Area Granddad Shows Up On CNBC, Paraphrases Recent Letter He Wrote

Oh, for fuck’s sake.

As usual, we’re gonna dwell on grandpa’s amorphous market aphorisms for another couple of days.

Over the weekend, journalists, money managers, retail investors, and everyone in between spent Saturday parsing Warren Buffett’s thoughts on his massive naked put-writing operation and, more to the point, his nebulous musings on markets that, while ostensibly valuable for investors, could just as easily apply to crossing the street as they do to markets.

 

And look, that’s not an attempt to disparage Buffett. Rather, it’s just to say that at this point, who fucking cares what he says? Especially when he’s not saying anything that everyone doesn’t already know.

For instance, the much ballyhooed “bet” he made about an S&P index fund outperforming a group of hedge funds over 10 years didn’t represent some kind of groundbreaking theory he conjured up and indeed, he would tell you as much. The whole point of that bet was (basically) that common sense and history dictates that buying the S&P via a low cost vehicle is almost guaranteed to outperform active managers over the long-term. There is nothing new about that contention and again, that’s the whole point. Buffett was just trying to reiterate something anyone who has read “Investing For Dummies” already knows.

Additionally, he said this about bonds:

I want to quickly acknowledge that in any upcoming day, week or even year, stocks will be riskier — far riskier — than short-term U.S. bonds. As an investor’s investment horizon lengthens, however, a diversified portfolio of U.S. equities becomes progressively less risky than bonds, assuming that the stocks are purchased at a sensible multiple of earnings relative to then-prevailing interest rates. It is a terrible mistake for investors with long-term horizons — among them, pension funds, college endowments and savings-minded individuals — to measure their investment “risk” by their portfolio’s ratio of bonds to stocks. Often, high-grade bonds in an investment portfolio increase its risk.

I mean, that’s intuitive at this juncture. Just look at where yields are. Now I guess, if you think about that as some kind of rewrite to what the textbooks will tell you, it’s some semblance of notable, but it’s hardly “groundbreaking”.

Still, given the vociferous debate about yields and inflation right now, it is timely and so here’s Buffett talking to Becky Quick for anyone who needs to actually watch him say it as opposed to simply reading it in the annual letter:

 

Also note how he says Berkshire has been a net buyer of stocks this year.

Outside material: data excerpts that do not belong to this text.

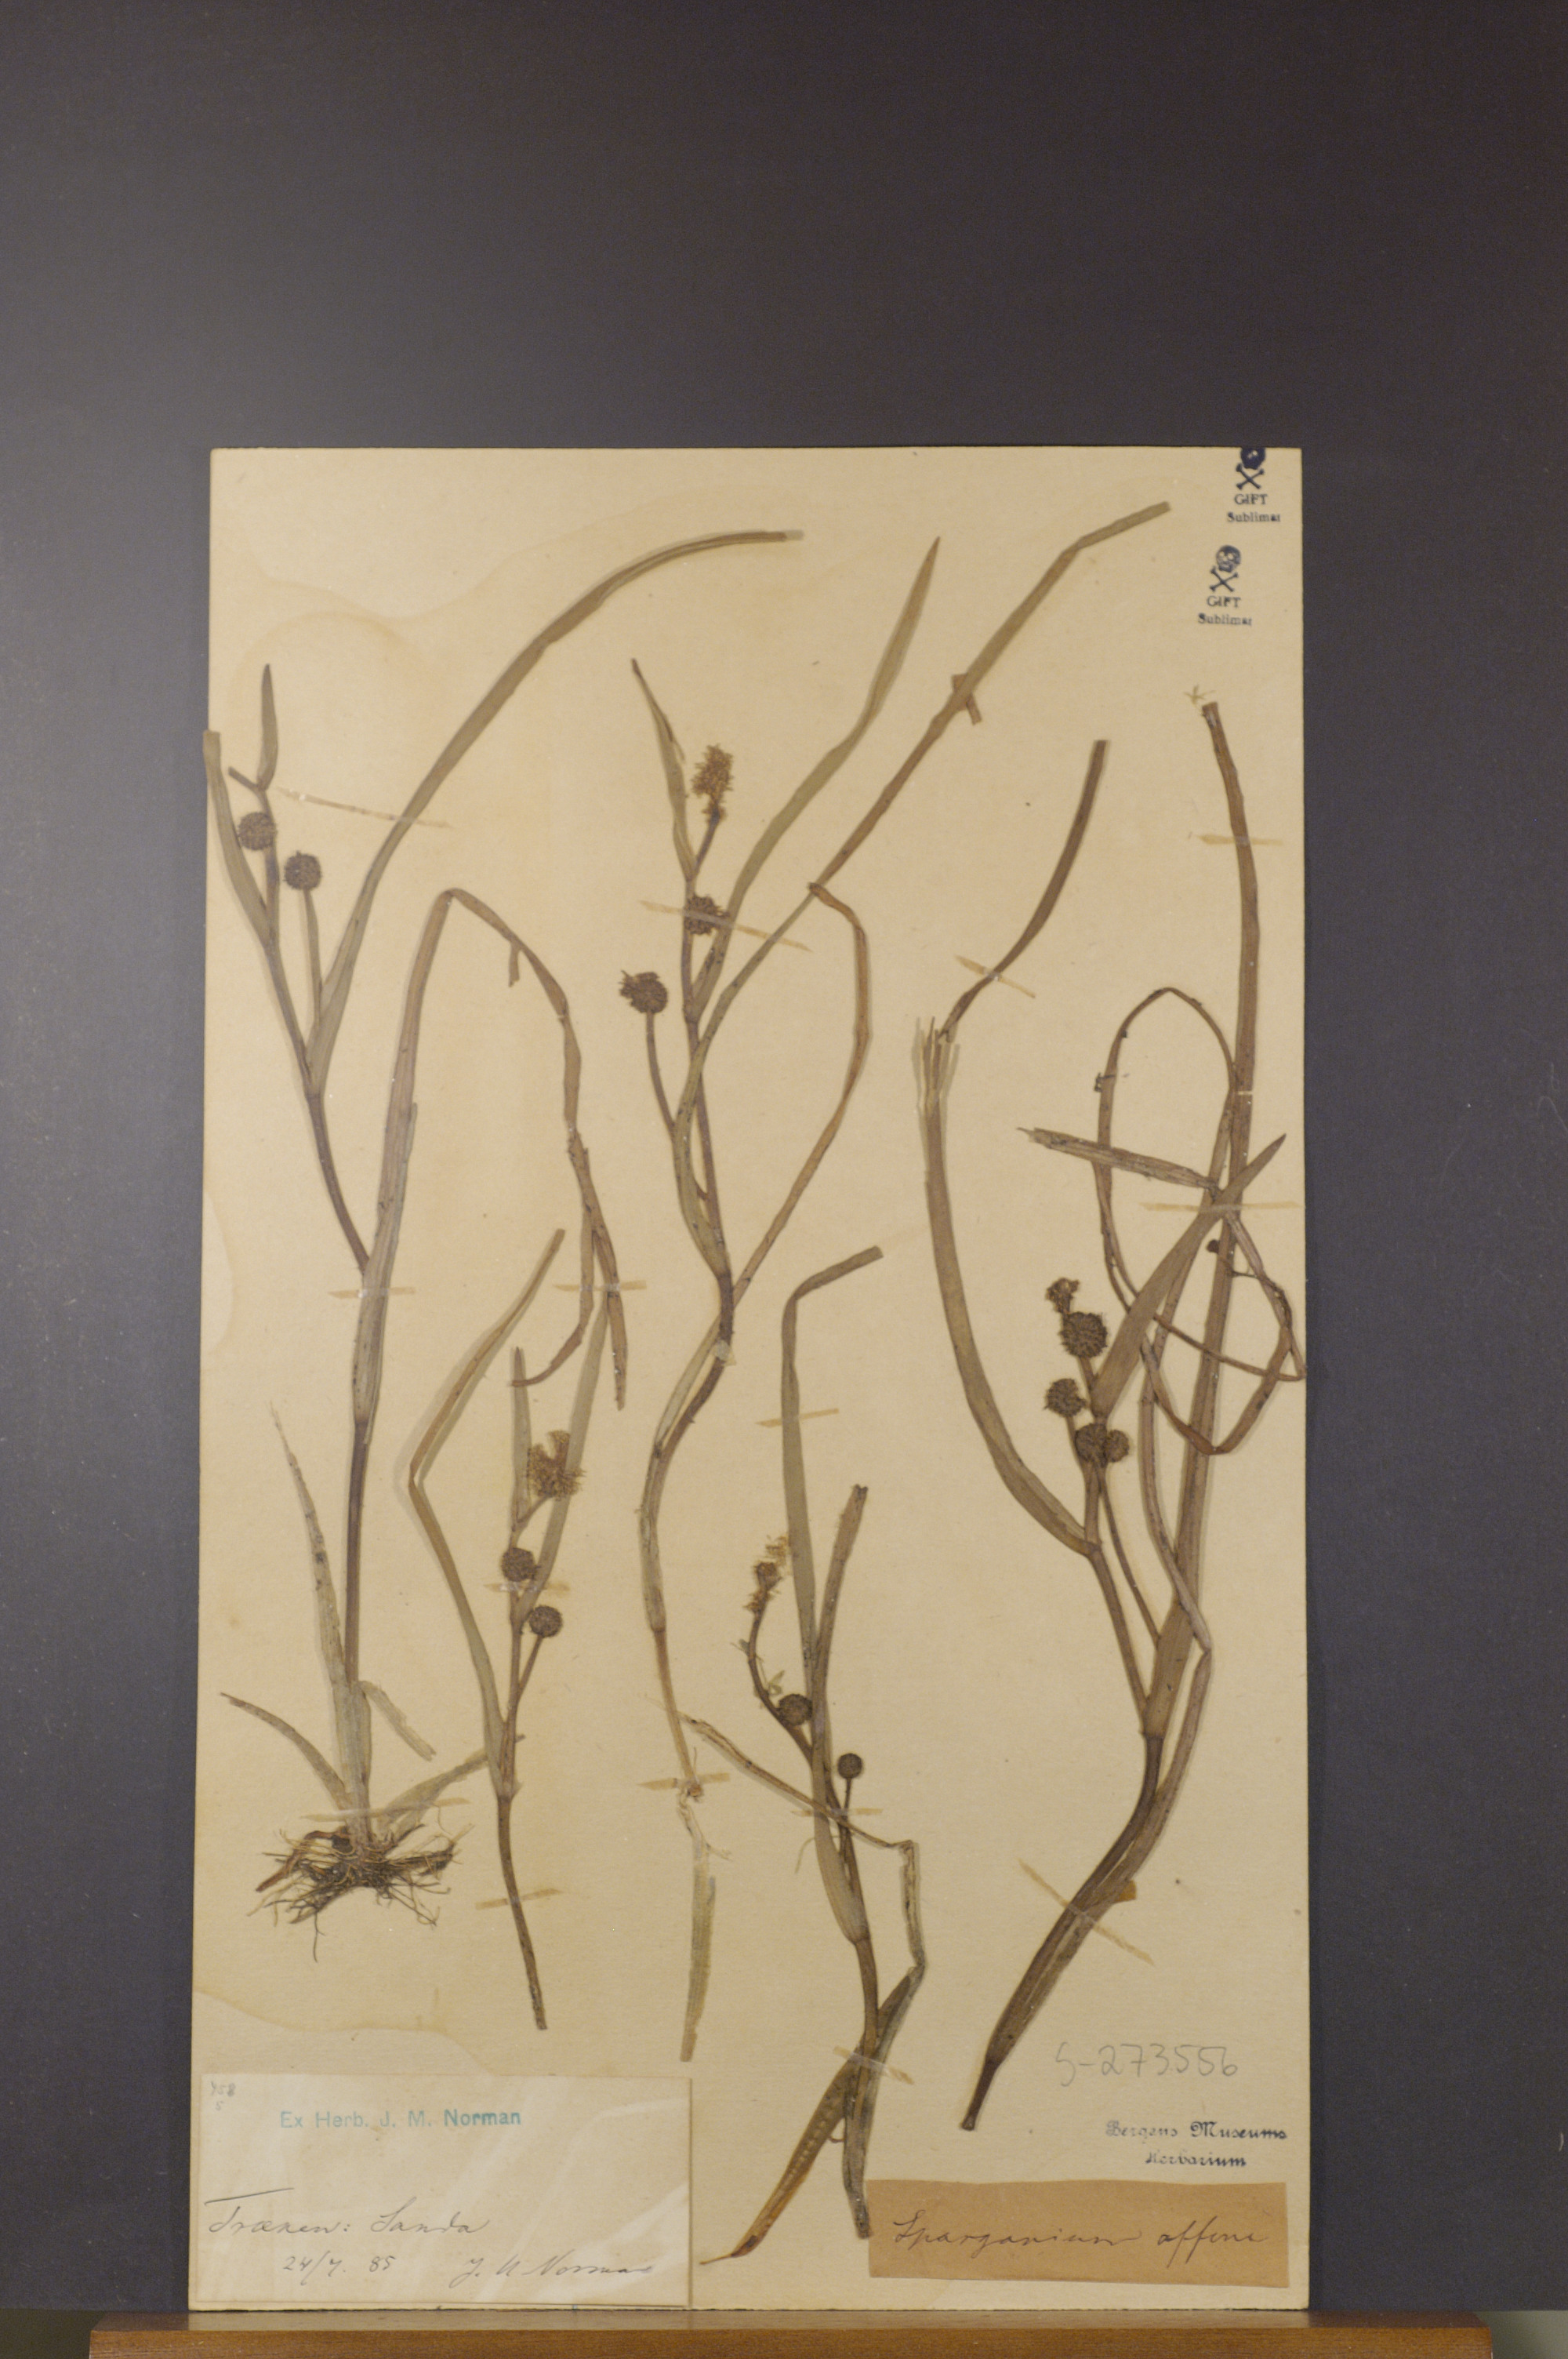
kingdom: Plantae
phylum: Tracheophyta
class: Liliopsida
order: Poales
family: Typhaceae
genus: Sparganium
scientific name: Sparganium angustifolium
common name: Floating bur-reed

So that’s interesting, but when pressed for a rationale, he just says the same thing he always says, which is basically this: “when grandpa sees an opportunity to buy a good company at a reasonable price, grandpa is a buyer.”

He’s not reinventing wheels here.

For all of the people out there who fawn over Warren, just know that the whole “awww shucks” demeanor (to the extent it’s genuine and that’s debatable) rests on the premise that what he’s telling you isn’t at all groundbreaking.

Meanwhile, Elon Musk is sending cars he built to the actual moon on rockets he also built and Jeff Bezos is taking over the planet.